» Task item
What is needed is an exact reproduction of the listing, without its pictures.

» Provided data
•••••

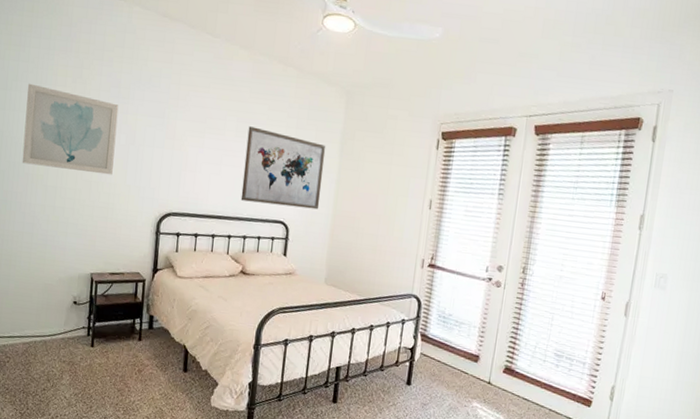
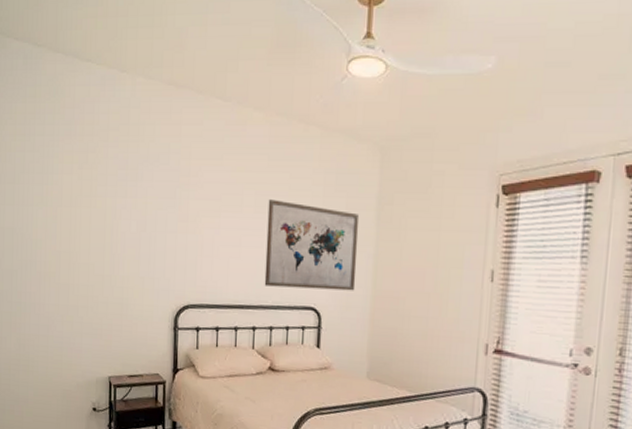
wall art: present [22,83,119,175] -> none [33,174,127,267]

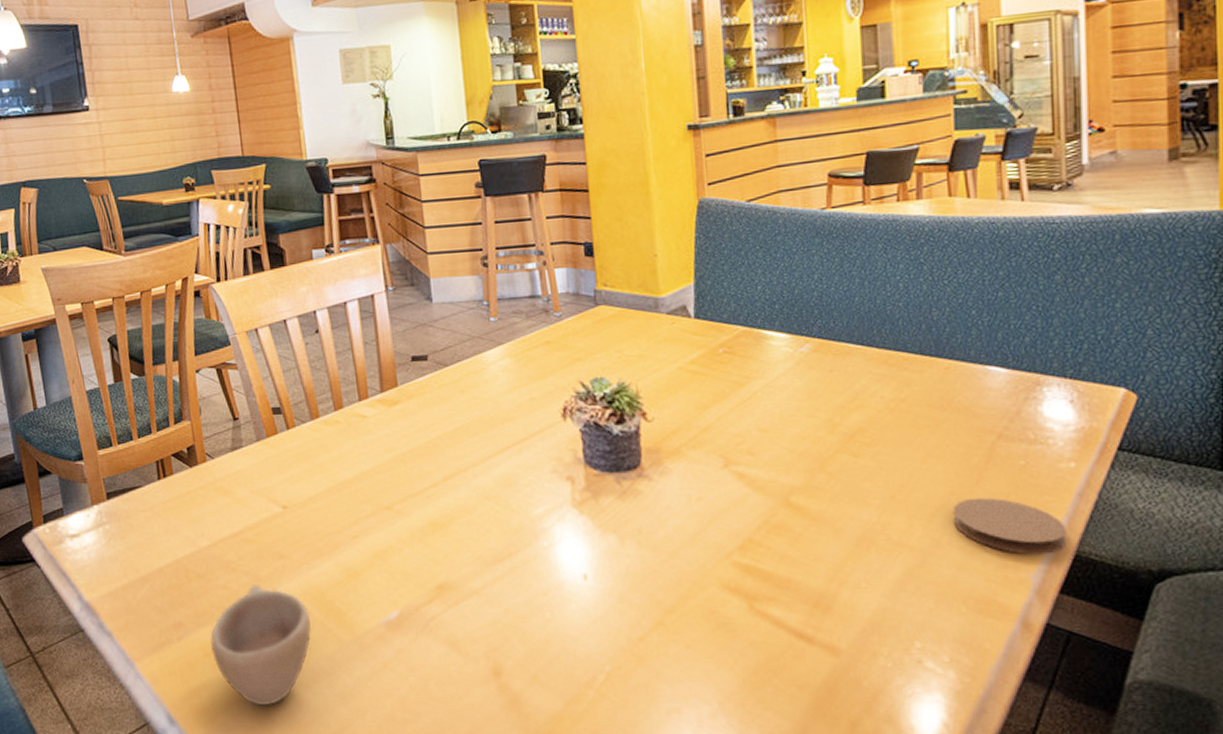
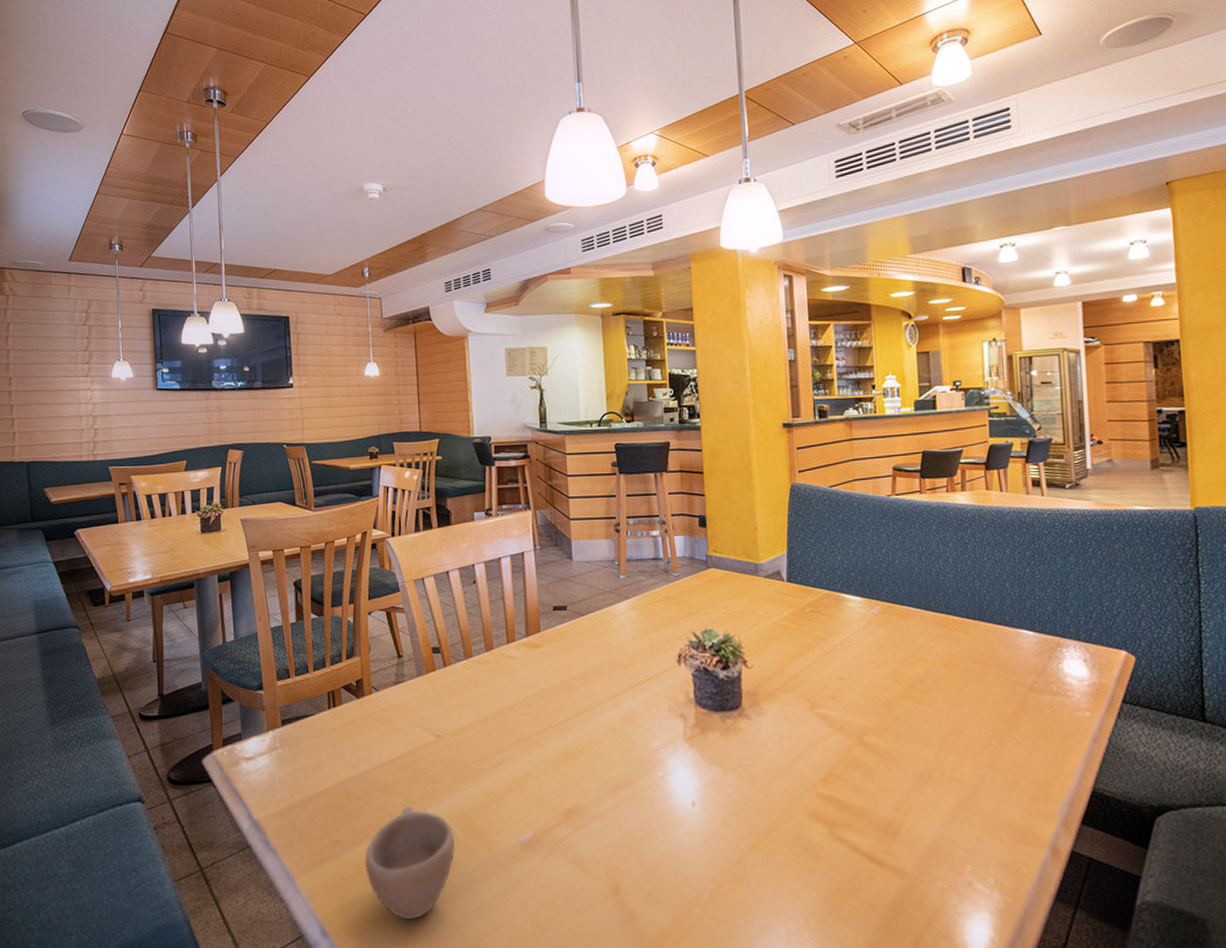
coaster: present [952,497,1067,555] -> none [994,740,1086,790]

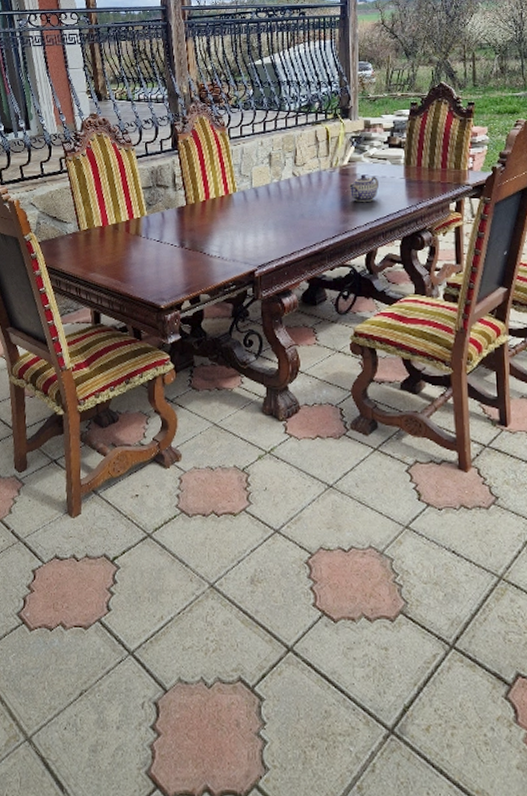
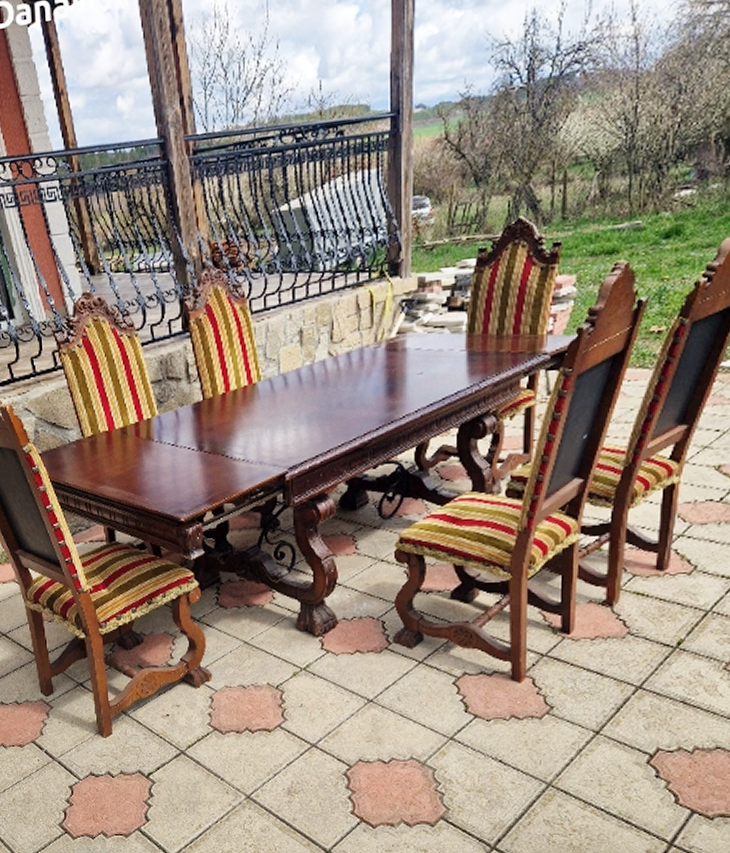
teapot: present [348,174,379,202] -> none [396,348,433,384]

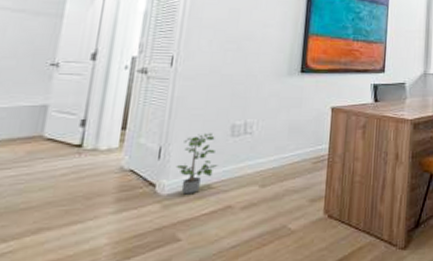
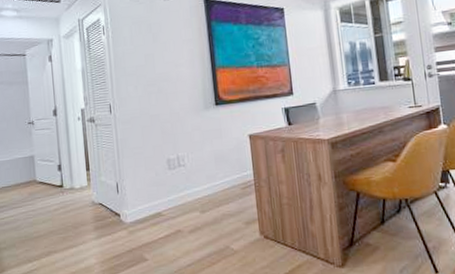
potted plant: present [176,133,218,195] -> none [131,167,164,222]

•••••

» Written solution
wall art: present [22,83,119,175] -> none [33,174,127,267]

coaster: present [952,497,1067,555] -> none [994,740,1086,790]

teapot: present [348,174,379,202] -> none [396,348,433,384]

potted plant: present [176,133,218,195] -> none [131,167,164,222]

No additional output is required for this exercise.